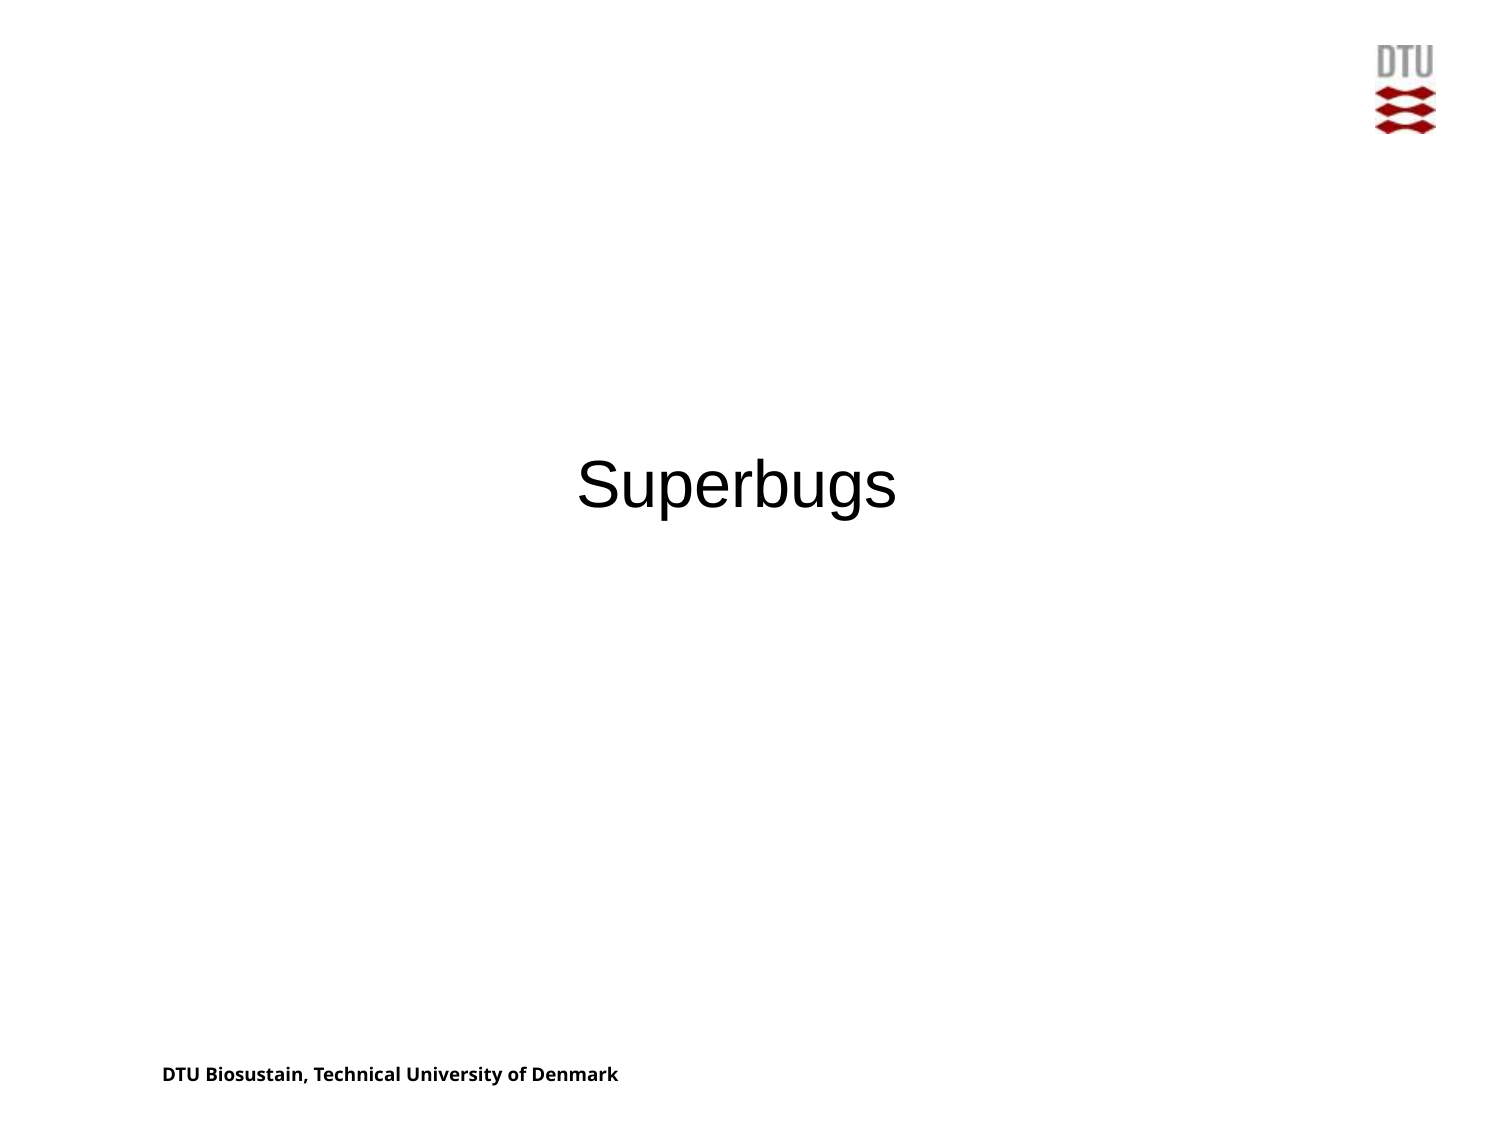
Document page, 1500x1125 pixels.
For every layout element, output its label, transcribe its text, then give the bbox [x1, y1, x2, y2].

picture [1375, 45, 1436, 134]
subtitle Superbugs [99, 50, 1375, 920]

--

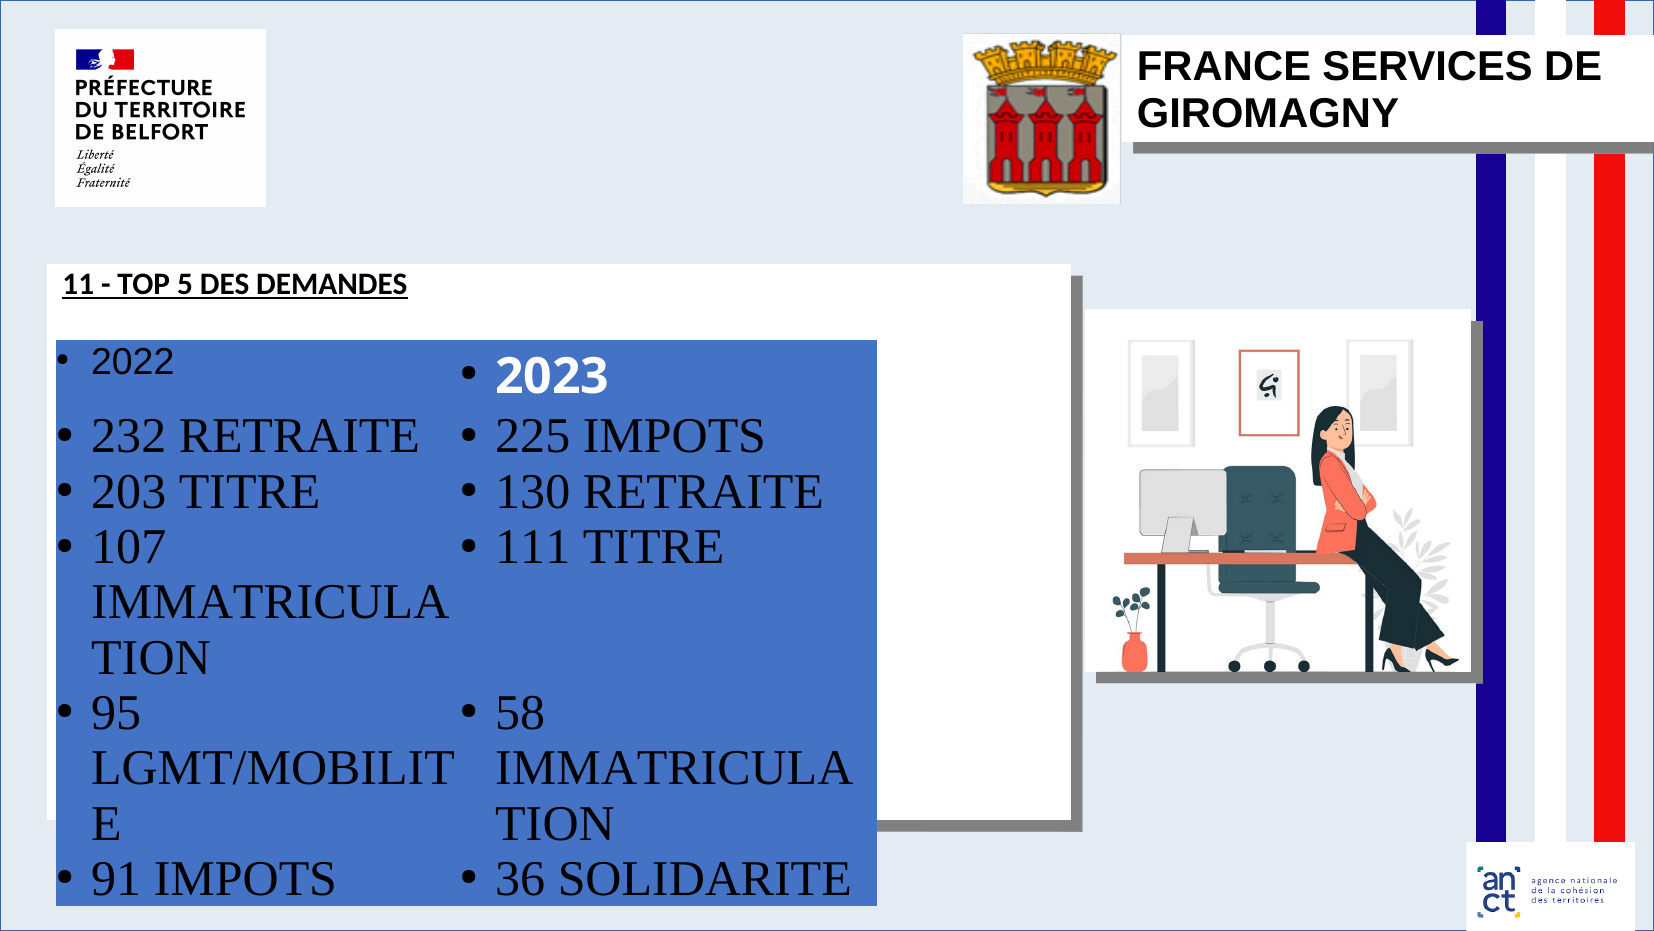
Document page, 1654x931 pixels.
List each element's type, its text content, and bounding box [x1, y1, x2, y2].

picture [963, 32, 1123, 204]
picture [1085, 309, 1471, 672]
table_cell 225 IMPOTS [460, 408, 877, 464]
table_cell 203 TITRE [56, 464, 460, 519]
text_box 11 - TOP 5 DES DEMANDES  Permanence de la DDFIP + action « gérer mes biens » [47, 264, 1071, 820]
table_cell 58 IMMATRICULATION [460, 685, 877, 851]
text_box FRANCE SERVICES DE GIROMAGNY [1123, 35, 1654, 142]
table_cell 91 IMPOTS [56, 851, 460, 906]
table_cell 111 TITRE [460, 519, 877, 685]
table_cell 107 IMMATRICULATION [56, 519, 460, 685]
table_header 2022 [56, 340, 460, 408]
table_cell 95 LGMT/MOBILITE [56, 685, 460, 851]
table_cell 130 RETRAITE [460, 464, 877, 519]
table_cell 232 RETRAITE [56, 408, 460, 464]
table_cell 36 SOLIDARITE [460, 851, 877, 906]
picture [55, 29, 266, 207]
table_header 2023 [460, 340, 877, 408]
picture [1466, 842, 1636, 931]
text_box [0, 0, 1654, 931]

...

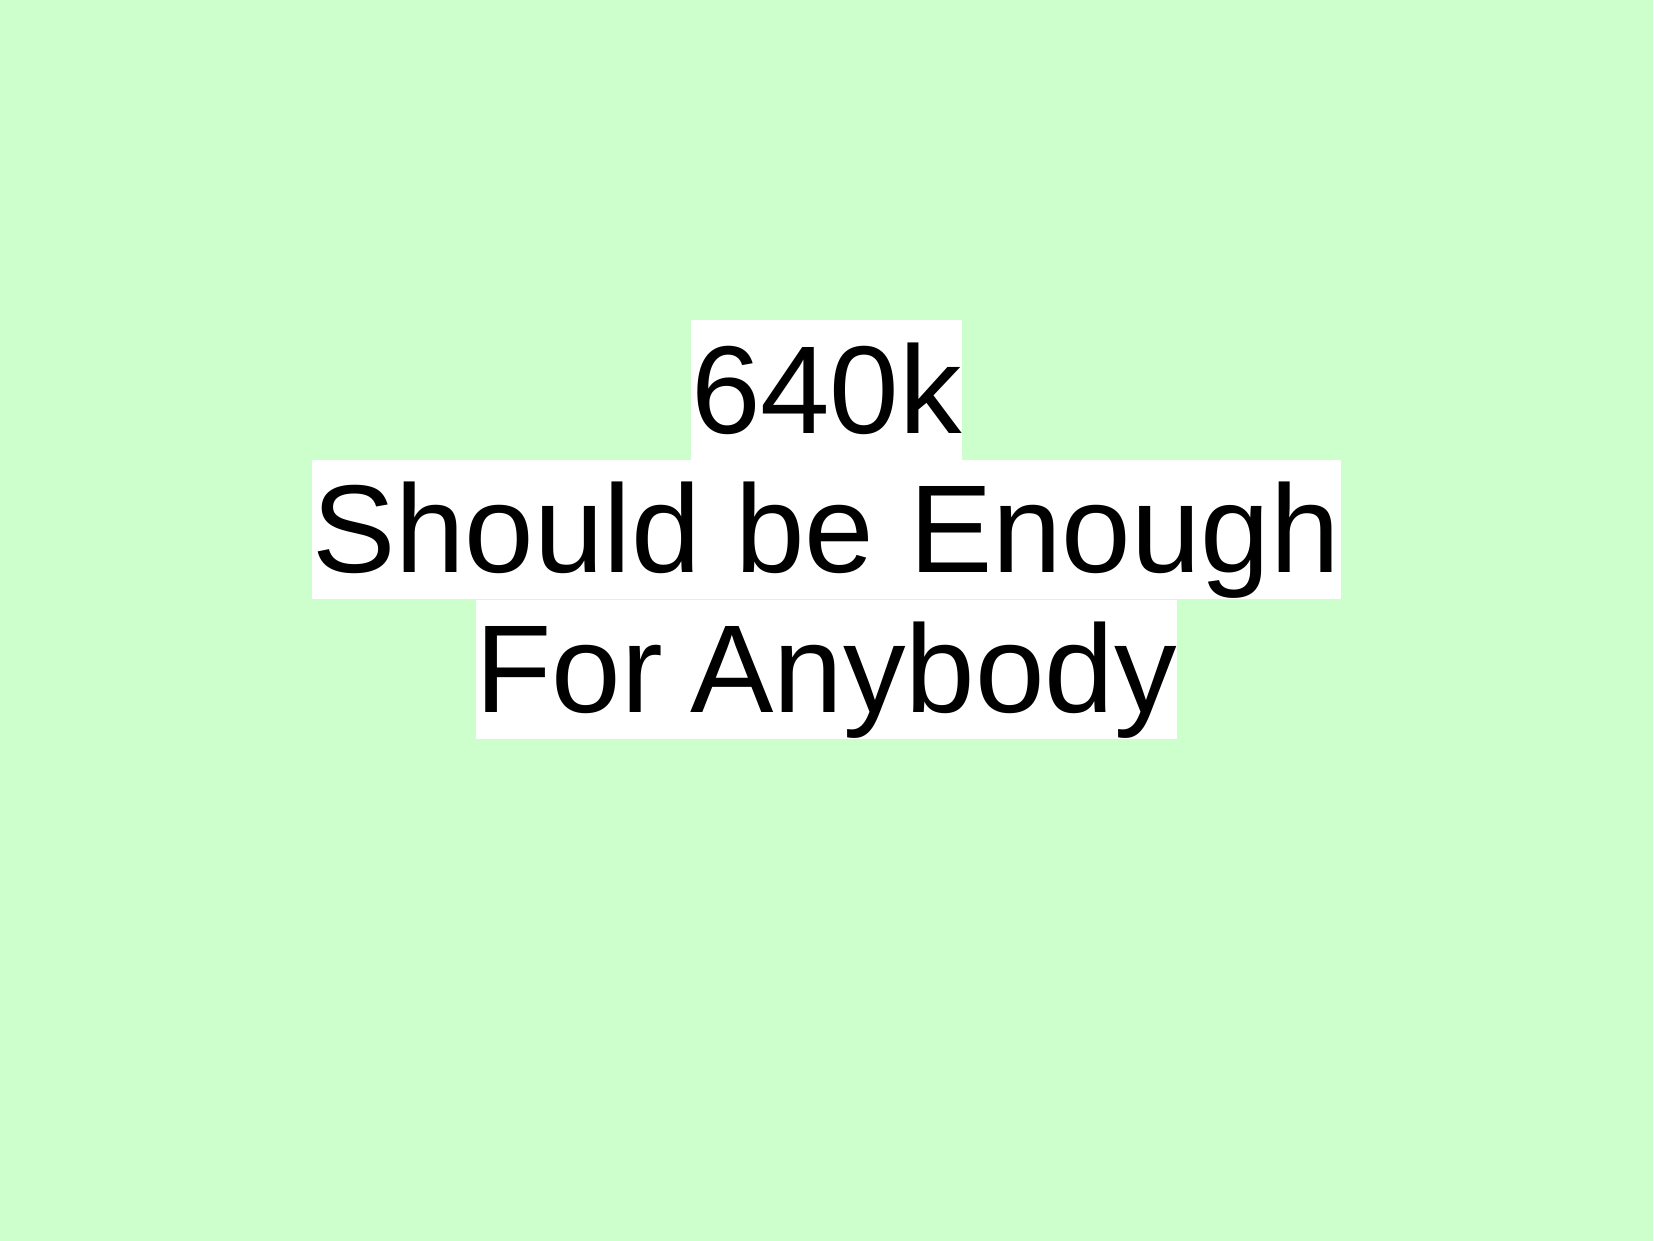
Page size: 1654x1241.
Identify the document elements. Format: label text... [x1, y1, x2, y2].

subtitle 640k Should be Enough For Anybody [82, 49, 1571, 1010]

* Problem details
Put the listing lines into a numbered list, starting at the line that has "Document page, 1654x931 pixels." and stopping after the line that has "text_box [0, 0, 1654, 931]". Leave out any blank lines.

* Written solution
1. Document page, 1654x931 pixels.
2. List each element's type, its text content, and bounding box [x1, y1, x2, y2].
3. picture [963, 32, 1123, 204]
4. picture [1085, 309, 1471, 672]
5. table_cell 225 IMPOTS [460, 408, 877, 464]
6. table_cell 203 TITRE [56, 464, 460, 519]
7. text_box 11 - TOP 5 DES DEMANDES  Permanence de la DDFIP + action « gérer mes biens » [47, 264, 1071, 820]
8. table_cell 58 IMMATRICULATION [460, 685, 877, 851]
9. text_box FRANCE SERVICES DE GIROMAGNY [1123, 35, 1654, 142]
10. table_cell 91 IMPOTS [56, 851, 460, 906]
11. table_cell 111 TITRE [460, 519, 877, 685]
12. table_cell 107 IMMATRICULATION [56, 519, 460, 685]
13. table_header 2022 [56, 340, 460, 408]
14. table_cell 95 LGMT/MOBILITE [56, 685, 460, 851]
15. table_cell 130 RETRAITE [460, 464, 877, 519]
16. table_cell 232 RETRAITE [56, 408, 460, 464]
17. table_cell 36 SOLIDARITE [460, 851, 877, 906]
18. picture [55, 29, 266, 207]
19. table_header 2023 [460, 340, 877, 408]
20. picture [1466, 842, 1636, 931]
21. text_box [0, 0, 1654, 931]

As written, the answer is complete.